一种基于对抗结构化控制的仿生机器鱼运动控制方法、系统,属于仿生机器人控制领域,旨在解决现有仿生鱼控制方法训练难度高、运动效率低、鲁棒性差的问题。该方法包括:以运动至目标点的精度与速度为奖励项,以舵机功率和为损失项,构建优化目标函数;优化产生舵机全局控制量的中枢模式发生器模型的参数,固化其参数后优化舵机补偿控制模型的参数;迭代进行模型的参数优化;通过训练好的模型获取仿生机器鱼全局控制和补偿控制信号,并将两组输出信号的线性组合作为机器鱼舵机的控制信号,实现机器鱼的运动控制。本方法和系统结合全局控制信号与局部补偿控制信号,进行模型对抗训练,训练难度低,仿生机器鱼运动精确、能耗低。

Description

基于对抗结构化控制的仿生机器鱼运动控制方法、系统 技术领域
本发明属于仿生机器人控制领域,具体涉及了一种基于对抗结构化控制的仿生机器鱼运动控制方法、系统。
背景技术
仿生机器鱼作为一种典型的水下机器人,在科普教育、水文监测、生物运动分析等诸多领域发挥着愈发重要的作用。其中,良好的运动控制能够帮助机器鱼实现水下快速、稳定与节能的游动,更好地完成复杂任务。因此,近年来针对仿生机器鱼的运动优化方法的研究成果层出不穷。

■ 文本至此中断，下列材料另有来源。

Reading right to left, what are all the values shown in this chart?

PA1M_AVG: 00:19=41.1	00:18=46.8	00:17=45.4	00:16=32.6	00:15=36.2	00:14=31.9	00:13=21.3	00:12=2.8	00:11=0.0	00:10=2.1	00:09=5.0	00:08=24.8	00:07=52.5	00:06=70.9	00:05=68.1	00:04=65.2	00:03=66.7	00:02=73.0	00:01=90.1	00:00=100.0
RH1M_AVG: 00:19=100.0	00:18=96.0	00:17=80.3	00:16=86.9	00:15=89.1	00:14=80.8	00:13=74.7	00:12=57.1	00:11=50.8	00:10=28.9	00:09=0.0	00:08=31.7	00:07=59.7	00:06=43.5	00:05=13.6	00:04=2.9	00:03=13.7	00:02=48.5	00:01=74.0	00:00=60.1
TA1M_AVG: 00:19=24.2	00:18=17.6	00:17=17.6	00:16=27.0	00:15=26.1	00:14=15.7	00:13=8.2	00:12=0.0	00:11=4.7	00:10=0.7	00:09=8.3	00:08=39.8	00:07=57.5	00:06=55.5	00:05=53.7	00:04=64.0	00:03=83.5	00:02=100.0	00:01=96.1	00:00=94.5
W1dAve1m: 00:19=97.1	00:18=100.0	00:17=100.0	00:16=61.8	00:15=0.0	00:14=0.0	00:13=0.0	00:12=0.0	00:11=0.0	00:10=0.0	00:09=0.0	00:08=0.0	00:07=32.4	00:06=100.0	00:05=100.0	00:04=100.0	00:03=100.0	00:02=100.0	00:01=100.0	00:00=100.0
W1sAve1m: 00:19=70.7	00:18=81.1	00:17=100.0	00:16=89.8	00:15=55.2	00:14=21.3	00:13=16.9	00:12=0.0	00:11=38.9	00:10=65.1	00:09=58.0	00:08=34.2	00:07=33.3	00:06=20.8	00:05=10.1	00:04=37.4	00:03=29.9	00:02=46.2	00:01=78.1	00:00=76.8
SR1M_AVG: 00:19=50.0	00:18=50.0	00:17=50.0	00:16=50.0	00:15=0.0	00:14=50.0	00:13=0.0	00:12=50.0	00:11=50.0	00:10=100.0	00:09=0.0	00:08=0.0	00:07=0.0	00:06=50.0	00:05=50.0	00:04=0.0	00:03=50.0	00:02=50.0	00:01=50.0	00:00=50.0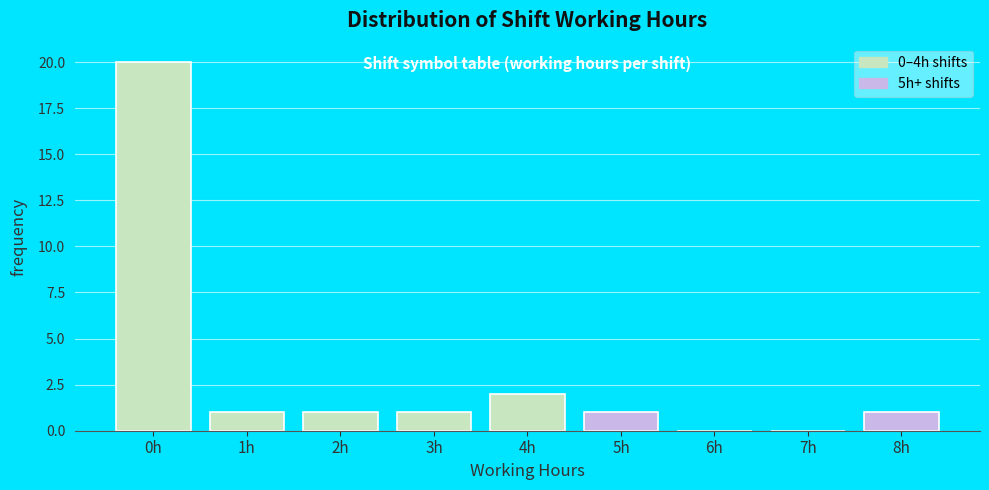

Reading left to right, transcribe all the data shown in this chart.

0h=20	1h=1	2h=1	3h=1	4h=2	5h=1	6h=0	7h=0	8h=1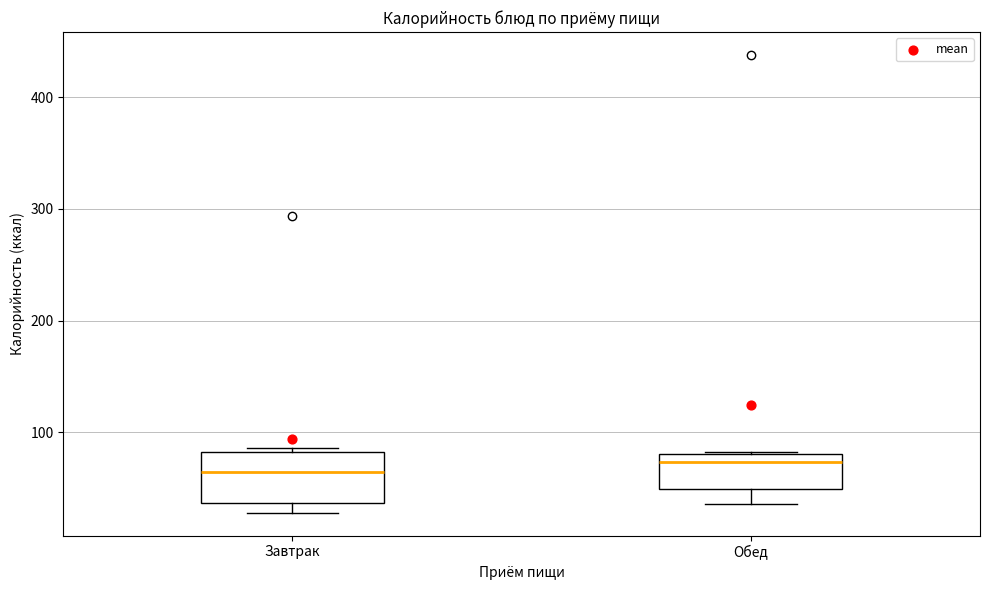

Reading left to right, read every box against the y-axis: the position of its median line, the range the box covers, and the ends of its whiskers. The values are not printed on the chart, so give them approximately, as read against the axis.

Завтрак: median 60, box 40 to 80, whiskers 30 to 90
Обед: median 70, box 50 to 80, whiskers 40 to 80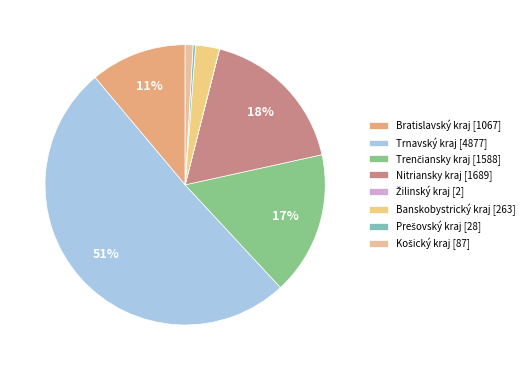

Is it true that Žilinský kraj is 0% of the pie?

True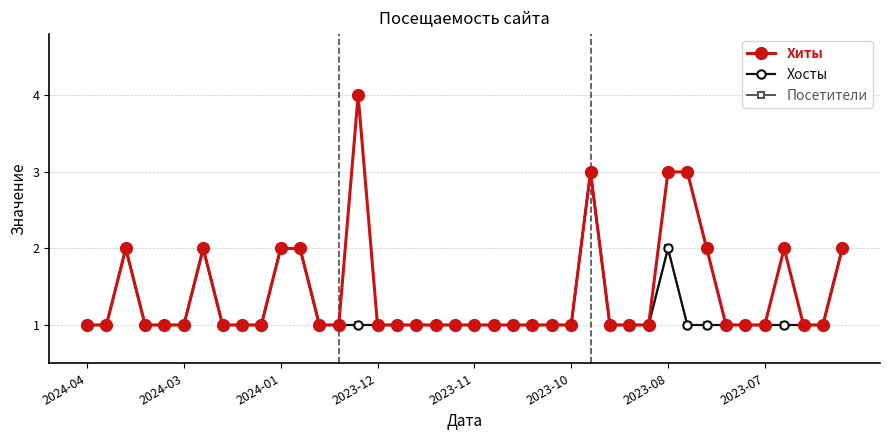

True or false: Хосты and Посетители cross at least once.

False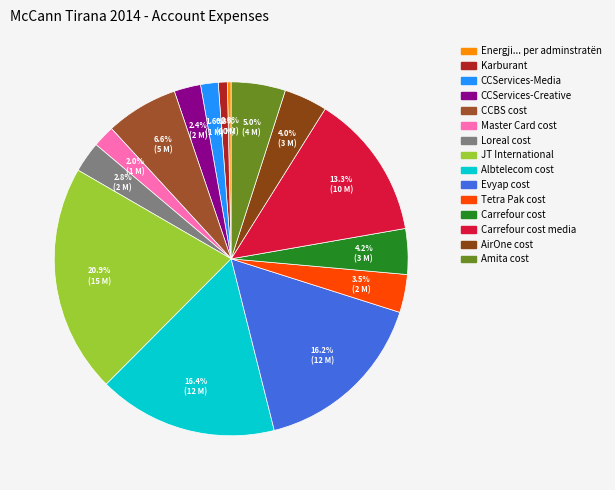

Rank the categories by value from lowest to highest.

Energji... per adminstratën, Karburant, CCServices-Media, Master Card cost, CCServices-Creative, Loreal cost, Tetra Pak cost, AirOne cost, Carrefour cost, Amita cost, CCBS cost, Carrefour cost media, Evyap cost, Albtelecom cost, JT International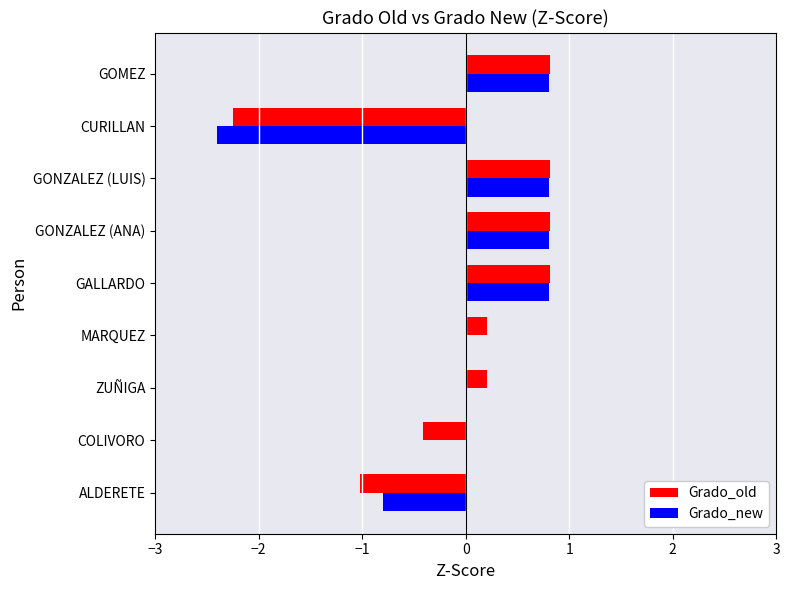

What is the highest value of the Grado_new series?

0.8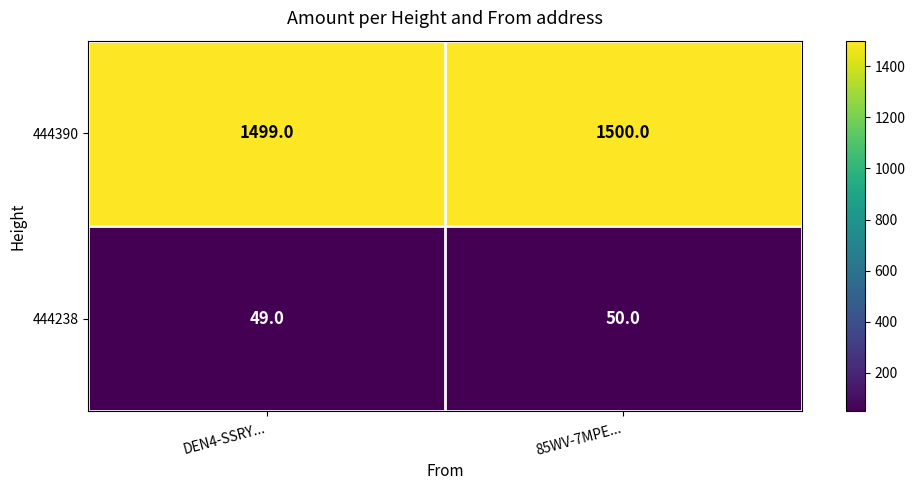

At which label is 444390 closest to 1499?

DEN4-SSRY...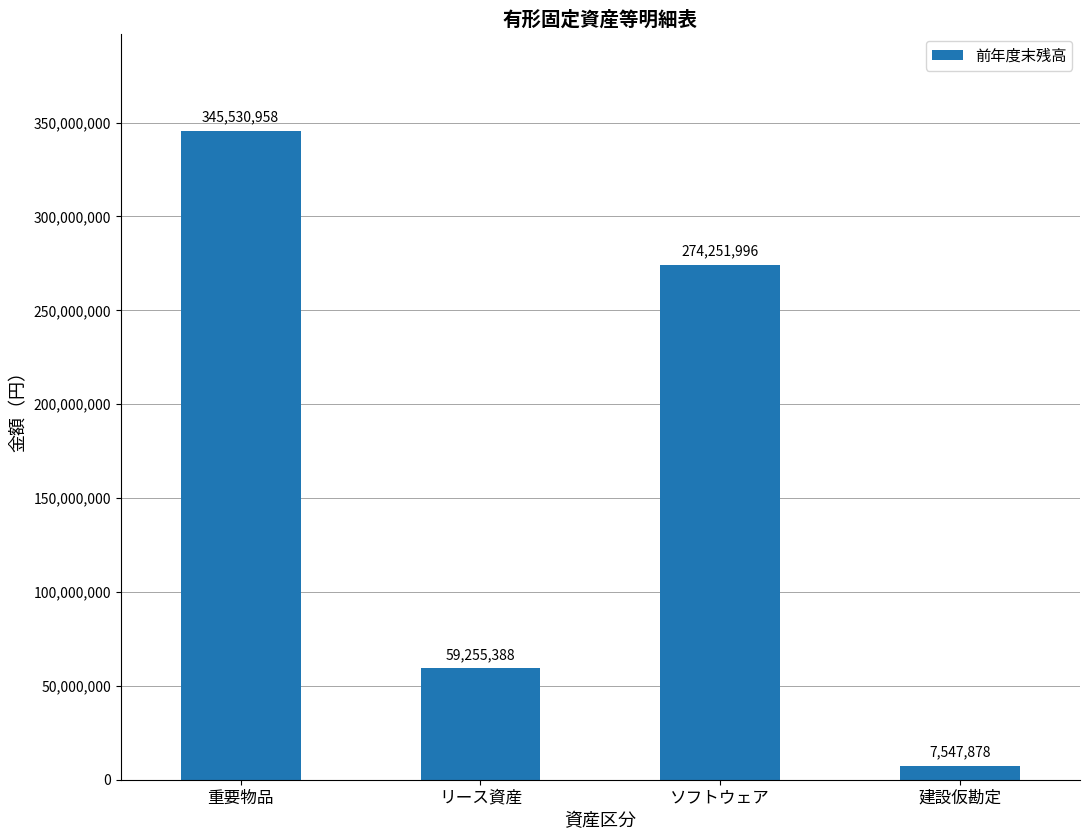

Which has a higher value, 建設仮勘定 or 重要物品?

重要物品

在研究初期,通常针对机器鱼仿生对象的差异建立不同动力学模型来提高机器鱼游动性能,如基于Kane方法的机器鱼波状游动动力学建模[1]等,为机器鱼运动控制研究提供重要理论支撑;利用广义循环神经网络辨识机器鱼游动控制的强非线性关系,并依据此关系对机器鱼稳速直游进行运动优化[2];利用粒子群算法优化中枢模式发生器(CPG,Central Pattern Generator)参数的方法来提高仿生机器鱼正游、倒游游速与稳定性[3]。
除此之外,日趋火热的深度强化学习(DRL,Deep Reinforcement Learning)方法为高维连续控制下的多目标优化问题提供了较好的算法方案,但其应用于真实世界机器人的可行性和准确性备受质疑,仍有待进一步的研究。在DRL算法的实际应用中,Levine等人建立了一个手眼机器人训练的大规模数据采集的案例[4];Ebert等人采用基于 自监督模型的方法来教机械臂学习新技能[5];Pong等人将基于模型和非模型的训练方法相结合,提出了学习效率高、性能稳定的时域差分模型[6];Srouji等人研究了利用结构化控制网络提高归纳偏差来提高真实机器人训练中的采样效率[7]。但是对于专注于高机动性运动机制研究的仿生机器鱼来说,数据量缺乏、视觉反馈实时性低以及计算资源的限制使得这些大规模数据采集方法无法充分发挥其优势。同时,利用神经网络训练非线性控制系统的难度较大,实际应用中鲁棒性较差。因此,仿生机器鱼的实际运动控制大多采用传统控制或简单智能控制,如比例-积分-微分控制器(PID)、反步滑膜控制、模糊控制等。
总的来说,现有技术直接采用深度强化学习方法学习仿生机器鱼的非线性控制律,由于数据量缺乏、视觉反馈实时性低以及计算资源的限制,训练难度高,而传统方法中仿生鱼采用的运动控制或简单智能控制,运动效率低、鲁棒性差。
以下文献是与本发明相关的技术背景资料:
[1]夏丹、陈维山、刘军考、韩路辉,基于Kane方法的仿鱼机器人波状游动的动力学建模,机械工程学报,20090615.
[2]郭顺利、朱其新、谢广明,基于GRNN的机器鱼直游稳态速度建模,兵工自动化期刊,20101115.
[3]汪明、喻俊志、谭民,胸鳍推进型机器鱼的CPG控制及实现,机器人期刊,20100315.
[4]Levine S,Pastor P,Krizhevsky A,Ibarz J,Quillen D.Learning hand-eye coordination for robotic grasping with deep learning and large-scale data collection[J].The International Journal of Robotics Research,2018,37(4-5):421-436.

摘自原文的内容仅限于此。